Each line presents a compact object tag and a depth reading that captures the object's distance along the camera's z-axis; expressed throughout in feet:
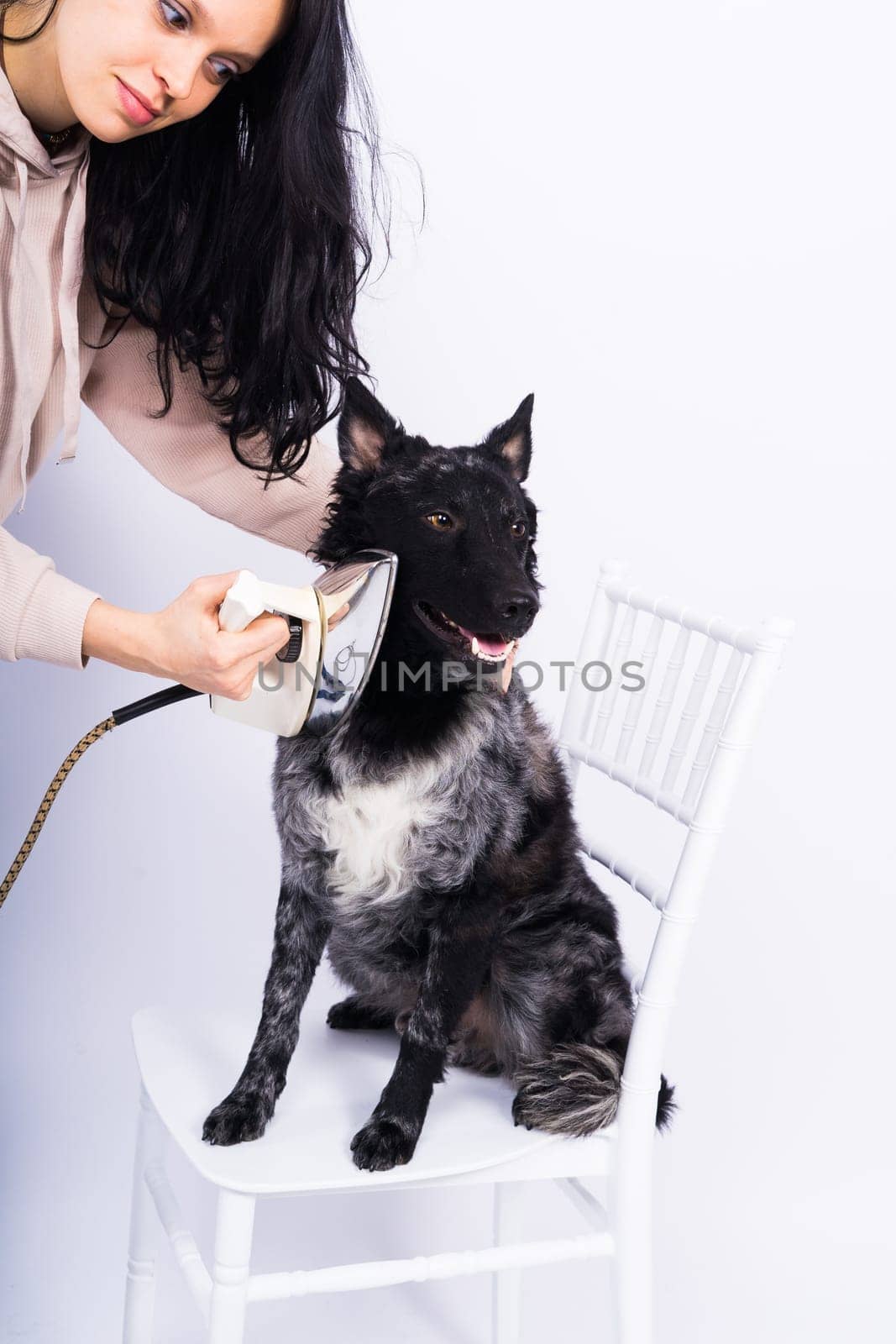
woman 5.96
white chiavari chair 5.99
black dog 6.48
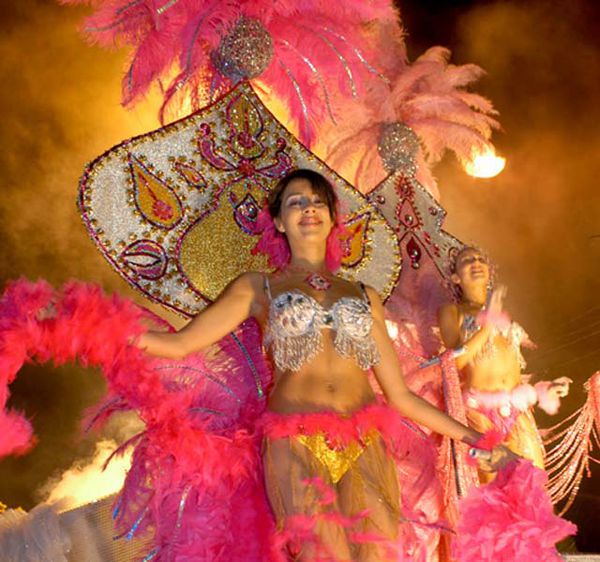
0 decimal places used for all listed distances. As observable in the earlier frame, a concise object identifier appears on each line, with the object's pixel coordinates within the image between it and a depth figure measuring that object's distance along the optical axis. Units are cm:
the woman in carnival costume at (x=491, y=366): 418
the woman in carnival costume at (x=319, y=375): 265
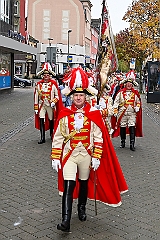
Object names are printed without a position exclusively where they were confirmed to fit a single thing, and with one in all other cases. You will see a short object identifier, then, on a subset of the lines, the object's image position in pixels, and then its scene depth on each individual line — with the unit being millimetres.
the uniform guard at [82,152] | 5137
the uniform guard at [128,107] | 10648
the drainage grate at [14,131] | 11984
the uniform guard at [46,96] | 11037
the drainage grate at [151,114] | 17828
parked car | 43300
◇ ◇ ◇ ◇ ◇
Assignment »
Return every line above where "with" appears.

Solution below »
0 decimal places used for all listed distances. As observable in the earlier frame, a concise object identifier appears on each line, with the object's pixel coordinates within the image between it and a depth figure measuring that object's distance along the optical axis. Units are cm:
Object names are printed without a position exclusively where they were confirmed to fit a single thing, and with one in all other cases. You will see a short object identifier, then, on a subset of the lines, the object's image position in pixels, and then its scene depth on each individual line — with the unit being millimetres.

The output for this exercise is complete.